--- Data records Enclosed Below ---

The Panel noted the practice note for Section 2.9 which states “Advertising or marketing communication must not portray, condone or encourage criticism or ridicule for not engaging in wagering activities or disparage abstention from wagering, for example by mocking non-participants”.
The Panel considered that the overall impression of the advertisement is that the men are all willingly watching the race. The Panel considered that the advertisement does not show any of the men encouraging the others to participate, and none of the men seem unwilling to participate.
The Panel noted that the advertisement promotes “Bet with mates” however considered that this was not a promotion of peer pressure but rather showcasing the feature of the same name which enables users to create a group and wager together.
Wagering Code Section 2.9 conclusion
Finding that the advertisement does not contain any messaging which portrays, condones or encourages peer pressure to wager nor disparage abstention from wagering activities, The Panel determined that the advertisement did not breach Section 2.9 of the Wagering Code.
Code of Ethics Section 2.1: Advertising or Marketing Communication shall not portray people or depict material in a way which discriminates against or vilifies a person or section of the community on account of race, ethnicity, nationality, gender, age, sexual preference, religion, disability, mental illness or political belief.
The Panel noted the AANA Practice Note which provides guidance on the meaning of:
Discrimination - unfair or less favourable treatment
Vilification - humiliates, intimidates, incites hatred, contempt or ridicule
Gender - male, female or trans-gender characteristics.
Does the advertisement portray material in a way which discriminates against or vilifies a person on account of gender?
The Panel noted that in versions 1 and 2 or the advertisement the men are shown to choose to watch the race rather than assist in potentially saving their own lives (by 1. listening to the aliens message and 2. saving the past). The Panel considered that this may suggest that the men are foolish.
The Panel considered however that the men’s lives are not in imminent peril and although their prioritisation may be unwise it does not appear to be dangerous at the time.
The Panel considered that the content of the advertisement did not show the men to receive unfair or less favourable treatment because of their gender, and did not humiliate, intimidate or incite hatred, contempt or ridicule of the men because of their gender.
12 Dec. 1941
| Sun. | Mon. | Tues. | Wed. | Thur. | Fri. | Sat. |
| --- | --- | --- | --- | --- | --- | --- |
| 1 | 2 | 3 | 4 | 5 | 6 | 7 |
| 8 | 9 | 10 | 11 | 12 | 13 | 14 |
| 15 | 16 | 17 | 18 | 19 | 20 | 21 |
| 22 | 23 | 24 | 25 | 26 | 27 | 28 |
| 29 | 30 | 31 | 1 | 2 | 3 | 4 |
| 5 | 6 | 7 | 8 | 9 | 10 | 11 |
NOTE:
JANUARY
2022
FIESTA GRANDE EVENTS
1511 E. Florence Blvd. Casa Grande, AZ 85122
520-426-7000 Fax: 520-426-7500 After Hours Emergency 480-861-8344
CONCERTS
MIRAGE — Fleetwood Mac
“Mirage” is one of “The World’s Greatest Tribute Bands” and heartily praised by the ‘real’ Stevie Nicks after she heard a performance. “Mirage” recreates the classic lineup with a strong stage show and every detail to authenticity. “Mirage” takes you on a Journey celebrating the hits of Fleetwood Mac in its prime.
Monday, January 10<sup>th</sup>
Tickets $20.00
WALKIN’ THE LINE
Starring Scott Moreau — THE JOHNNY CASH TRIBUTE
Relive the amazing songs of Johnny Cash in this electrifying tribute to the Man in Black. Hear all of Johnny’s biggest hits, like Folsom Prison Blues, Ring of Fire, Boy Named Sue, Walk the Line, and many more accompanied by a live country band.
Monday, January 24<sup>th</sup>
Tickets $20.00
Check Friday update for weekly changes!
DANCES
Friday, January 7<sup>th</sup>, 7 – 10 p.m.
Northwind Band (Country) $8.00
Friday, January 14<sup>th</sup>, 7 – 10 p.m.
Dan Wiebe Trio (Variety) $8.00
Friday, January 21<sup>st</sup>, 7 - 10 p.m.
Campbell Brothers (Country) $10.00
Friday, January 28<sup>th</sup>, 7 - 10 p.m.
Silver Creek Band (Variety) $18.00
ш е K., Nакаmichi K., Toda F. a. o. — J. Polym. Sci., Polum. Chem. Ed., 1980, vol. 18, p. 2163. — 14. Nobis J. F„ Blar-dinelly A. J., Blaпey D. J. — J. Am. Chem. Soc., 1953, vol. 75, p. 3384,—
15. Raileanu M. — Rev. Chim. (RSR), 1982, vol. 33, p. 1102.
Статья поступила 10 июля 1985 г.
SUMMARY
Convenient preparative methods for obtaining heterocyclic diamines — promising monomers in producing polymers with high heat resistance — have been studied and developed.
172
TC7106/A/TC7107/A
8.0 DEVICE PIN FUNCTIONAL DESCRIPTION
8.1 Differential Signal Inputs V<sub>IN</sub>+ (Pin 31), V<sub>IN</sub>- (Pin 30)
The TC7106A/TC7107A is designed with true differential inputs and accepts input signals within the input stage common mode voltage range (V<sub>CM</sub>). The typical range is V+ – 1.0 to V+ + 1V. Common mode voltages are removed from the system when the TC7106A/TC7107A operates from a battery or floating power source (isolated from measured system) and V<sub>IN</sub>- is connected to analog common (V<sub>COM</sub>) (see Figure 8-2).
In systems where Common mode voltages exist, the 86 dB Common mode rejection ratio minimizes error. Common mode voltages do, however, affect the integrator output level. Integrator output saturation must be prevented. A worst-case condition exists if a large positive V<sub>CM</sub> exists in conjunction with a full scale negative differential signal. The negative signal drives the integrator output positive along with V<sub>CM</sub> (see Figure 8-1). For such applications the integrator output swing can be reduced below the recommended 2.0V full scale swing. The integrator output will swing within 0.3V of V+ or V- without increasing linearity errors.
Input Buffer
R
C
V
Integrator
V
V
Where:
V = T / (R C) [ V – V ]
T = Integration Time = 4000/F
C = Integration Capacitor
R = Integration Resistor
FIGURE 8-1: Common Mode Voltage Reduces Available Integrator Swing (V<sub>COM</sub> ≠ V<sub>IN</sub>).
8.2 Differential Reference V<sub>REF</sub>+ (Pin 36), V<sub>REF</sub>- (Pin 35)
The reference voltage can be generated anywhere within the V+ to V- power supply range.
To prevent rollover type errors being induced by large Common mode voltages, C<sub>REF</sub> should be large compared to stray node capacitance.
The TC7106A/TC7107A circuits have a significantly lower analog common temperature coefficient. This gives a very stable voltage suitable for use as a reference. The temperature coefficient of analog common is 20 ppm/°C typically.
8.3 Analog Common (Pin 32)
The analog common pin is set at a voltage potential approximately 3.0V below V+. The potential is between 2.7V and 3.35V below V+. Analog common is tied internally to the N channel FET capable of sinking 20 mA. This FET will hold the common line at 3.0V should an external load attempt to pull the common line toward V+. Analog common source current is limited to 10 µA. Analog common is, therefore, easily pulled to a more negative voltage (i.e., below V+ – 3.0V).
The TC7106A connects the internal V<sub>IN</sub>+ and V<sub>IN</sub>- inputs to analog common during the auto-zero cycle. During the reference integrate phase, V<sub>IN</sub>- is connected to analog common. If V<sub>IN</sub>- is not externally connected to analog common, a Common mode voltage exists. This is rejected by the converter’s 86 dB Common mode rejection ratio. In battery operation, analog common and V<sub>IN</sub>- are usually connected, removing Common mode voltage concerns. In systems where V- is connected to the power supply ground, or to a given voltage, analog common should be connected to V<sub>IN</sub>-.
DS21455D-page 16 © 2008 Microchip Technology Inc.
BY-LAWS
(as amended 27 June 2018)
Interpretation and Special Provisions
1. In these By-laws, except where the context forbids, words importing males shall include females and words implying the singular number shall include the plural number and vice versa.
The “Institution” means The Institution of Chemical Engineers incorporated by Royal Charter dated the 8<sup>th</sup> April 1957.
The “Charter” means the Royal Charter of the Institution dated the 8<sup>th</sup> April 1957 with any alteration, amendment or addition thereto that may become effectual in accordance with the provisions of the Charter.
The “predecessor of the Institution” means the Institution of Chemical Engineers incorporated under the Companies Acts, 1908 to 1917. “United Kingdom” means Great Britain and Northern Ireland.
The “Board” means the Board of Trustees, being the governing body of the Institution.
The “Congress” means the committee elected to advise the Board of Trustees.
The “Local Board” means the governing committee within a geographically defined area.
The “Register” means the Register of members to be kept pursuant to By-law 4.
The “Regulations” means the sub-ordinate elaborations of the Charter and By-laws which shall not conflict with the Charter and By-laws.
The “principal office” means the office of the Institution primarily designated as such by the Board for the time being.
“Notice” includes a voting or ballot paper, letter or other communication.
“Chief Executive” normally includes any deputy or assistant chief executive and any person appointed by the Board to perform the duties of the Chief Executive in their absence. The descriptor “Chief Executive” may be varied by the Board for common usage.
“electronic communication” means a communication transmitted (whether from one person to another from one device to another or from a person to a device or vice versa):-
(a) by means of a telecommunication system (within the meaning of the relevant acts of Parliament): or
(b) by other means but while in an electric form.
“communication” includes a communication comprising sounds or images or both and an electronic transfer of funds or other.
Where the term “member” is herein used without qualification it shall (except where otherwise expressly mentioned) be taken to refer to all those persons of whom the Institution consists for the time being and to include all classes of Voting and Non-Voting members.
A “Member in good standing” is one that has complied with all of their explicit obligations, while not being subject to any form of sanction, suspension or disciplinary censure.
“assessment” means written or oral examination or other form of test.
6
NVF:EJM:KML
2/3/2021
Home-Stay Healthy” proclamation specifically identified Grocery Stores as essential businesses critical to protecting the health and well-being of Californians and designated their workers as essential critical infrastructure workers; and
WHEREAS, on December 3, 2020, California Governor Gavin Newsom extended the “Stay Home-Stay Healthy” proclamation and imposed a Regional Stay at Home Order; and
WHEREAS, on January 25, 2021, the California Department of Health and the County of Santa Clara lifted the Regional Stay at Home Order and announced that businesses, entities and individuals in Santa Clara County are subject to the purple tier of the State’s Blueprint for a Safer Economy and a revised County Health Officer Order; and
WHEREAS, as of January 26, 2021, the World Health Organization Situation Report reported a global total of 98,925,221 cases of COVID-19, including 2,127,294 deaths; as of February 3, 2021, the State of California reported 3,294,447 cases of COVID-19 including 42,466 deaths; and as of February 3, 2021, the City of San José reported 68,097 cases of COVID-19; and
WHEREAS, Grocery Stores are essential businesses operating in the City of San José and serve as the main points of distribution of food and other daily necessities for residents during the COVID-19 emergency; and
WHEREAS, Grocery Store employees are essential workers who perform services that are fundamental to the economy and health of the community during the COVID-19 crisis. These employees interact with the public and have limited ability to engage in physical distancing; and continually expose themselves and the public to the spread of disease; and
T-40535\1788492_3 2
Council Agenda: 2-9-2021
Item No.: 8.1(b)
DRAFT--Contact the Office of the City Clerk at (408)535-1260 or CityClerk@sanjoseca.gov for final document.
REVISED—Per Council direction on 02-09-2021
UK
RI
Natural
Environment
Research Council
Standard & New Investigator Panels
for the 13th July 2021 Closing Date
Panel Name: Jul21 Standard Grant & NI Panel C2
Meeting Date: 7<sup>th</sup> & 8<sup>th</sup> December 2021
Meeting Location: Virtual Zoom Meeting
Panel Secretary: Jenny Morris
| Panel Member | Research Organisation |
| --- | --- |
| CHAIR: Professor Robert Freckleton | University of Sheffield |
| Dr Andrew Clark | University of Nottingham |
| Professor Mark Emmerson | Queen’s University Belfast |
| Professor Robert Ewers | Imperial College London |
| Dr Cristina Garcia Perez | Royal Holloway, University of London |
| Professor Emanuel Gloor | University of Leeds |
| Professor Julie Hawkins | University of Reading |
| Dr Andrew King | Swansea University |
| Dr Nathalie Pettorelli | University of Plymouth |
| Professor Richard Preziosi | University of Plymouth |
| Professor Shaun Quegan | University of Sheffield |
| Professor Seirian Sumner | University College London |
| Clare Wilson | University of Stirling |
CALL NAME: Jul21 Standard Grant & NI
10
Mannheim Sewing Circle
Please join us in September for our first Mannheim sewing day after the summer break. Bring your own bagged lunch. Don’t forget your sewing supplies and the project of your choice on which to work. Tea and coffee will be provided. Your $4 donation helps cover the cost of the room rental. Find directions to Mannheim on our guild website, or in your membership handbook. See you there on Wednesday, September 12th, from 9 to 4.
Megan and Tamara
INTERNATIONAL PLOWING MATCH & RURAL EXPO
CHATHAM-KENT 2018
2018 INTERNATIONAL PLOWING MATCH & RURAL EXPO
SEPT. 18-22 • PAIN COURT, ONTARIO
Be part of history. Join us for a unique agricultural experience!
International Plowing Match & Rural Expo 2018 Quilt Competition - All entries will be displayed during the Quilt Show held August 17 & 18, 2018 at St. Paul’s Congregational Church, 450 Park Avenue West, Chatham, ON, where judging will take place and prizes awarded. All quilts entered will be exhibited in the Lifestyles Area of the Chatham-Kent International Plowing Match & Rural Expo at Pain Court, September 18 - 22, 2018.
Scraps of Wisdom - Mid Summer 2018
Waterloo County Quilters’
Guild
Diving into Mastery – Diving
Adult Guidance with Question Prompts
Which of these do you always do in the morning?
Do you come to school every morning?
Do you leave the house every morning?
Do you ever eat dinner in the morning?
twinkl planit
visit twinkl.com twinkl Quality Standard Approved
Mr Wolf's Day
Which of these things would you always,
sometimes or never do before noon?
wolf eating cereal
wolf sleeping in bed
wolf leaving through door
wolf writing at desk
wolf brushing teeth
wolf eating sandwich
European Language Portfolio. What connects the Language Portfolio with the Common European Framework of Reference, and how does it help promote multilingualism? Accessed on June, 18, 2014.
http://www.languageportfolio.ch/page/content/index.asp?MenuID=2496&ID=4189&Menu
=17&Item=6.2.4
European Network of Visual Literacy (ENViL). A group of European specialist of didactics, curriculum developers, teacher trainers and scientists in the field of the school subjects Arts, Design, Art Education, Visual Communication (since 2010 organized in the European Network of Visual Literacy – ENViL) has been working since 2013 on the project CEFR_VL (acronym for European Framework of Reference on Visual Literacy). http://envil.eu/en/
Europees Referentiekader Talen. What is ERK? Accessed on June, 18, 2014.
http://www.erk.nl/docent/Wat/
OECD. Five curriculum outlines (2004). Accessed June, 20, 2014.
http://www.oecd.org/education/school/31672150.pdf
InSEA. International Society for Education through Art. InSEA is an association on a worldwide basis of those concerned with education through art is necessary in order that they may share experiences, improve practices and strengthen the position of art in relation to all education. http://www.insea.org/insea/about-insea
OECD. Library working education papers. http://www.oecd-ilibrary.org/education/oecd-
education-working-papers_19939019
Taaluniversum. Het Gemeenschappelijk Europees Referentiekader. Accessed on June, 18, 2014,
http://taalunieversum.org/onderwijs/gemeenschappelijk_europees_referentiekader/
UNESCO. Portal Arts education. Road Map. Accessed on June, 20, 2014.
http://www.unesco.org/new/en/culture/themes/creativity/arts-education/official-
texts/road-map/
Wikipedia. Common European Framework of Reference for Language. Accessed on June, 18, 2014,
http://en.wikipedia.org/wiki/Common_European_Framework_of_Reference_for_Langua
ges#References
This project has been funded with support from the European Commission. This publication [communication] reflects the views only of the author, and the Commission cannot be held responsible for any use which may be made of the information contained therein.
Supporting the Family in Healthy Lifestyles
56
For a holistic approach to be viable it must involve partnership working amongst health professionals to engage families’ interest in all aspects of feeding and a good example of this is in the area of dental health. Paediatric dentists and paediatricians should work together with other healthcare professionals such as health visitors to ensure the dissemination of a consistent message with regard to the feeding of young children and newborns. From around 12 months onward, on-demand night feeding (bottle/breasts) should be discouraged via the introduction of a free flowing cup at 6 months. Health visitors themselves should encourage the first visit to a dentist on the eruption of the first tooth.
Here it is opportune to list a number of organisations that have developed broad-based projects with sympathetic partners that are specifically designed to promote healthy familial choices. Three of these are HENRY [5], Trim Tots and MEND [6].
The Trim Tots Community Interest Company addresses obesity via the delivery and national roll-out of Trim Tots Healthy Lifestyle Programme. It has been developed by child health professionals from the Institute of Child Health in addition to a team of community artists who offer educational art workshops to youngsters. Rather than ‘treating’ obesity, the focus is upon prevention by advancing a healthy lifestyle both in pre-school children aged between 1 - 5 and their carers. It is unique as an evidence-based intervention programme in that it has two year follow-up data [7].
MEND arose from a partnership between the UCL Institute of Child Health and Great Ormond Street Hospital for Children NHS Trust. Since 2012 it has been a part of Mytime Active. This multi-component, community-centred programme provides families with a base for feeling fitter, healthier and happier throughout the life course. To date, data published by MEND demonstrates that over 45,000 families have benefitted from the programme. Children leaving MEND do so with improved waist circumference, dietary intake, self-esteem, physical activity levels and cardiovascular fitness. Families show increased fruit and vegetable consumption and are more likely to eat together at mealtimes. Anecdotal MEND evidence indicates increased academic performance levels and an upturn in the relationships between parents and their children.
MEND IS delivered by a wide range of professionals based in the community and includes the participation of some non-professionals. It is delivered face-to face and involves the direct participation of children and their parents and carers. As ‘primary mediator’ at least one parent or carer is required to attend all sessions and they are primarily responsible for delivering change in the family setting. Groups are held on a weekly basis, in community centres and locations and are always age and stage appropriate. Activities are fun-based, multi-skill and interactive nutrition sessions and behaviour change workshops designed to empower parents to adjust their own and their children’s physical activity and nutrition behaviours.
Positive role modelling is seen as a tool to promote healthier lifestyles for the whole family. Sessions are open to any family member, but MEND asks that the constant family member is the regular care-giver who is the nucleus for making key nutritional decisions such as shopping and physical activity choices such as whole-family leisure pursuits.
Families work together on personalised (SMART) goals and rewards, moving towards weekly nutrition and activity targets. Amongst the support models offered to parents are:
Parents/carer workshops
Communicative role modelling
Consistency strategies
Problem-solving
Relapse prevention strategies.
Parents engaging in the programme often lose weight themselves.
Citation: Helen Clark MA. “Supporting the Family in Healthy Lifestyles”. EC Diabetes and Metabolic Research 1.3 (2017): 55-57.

--- End of Enclosed Data records ---

**What is being asked**
Among the records above, which lines hold the word "Friday"? Copy each one.

**Answer to the problem**
Check Friday update for weekly changes!
Friday, January 7<sup>th</sup>, 7 – 10 p.m.
Friday, January 14<sup>th</sup>, 7 – 10 p.m.
Friday, January 21<sup>st</sup>, 7 - 10 p.m.
Friday, January 28<sup>th</sup>, 7 - 10 p.m.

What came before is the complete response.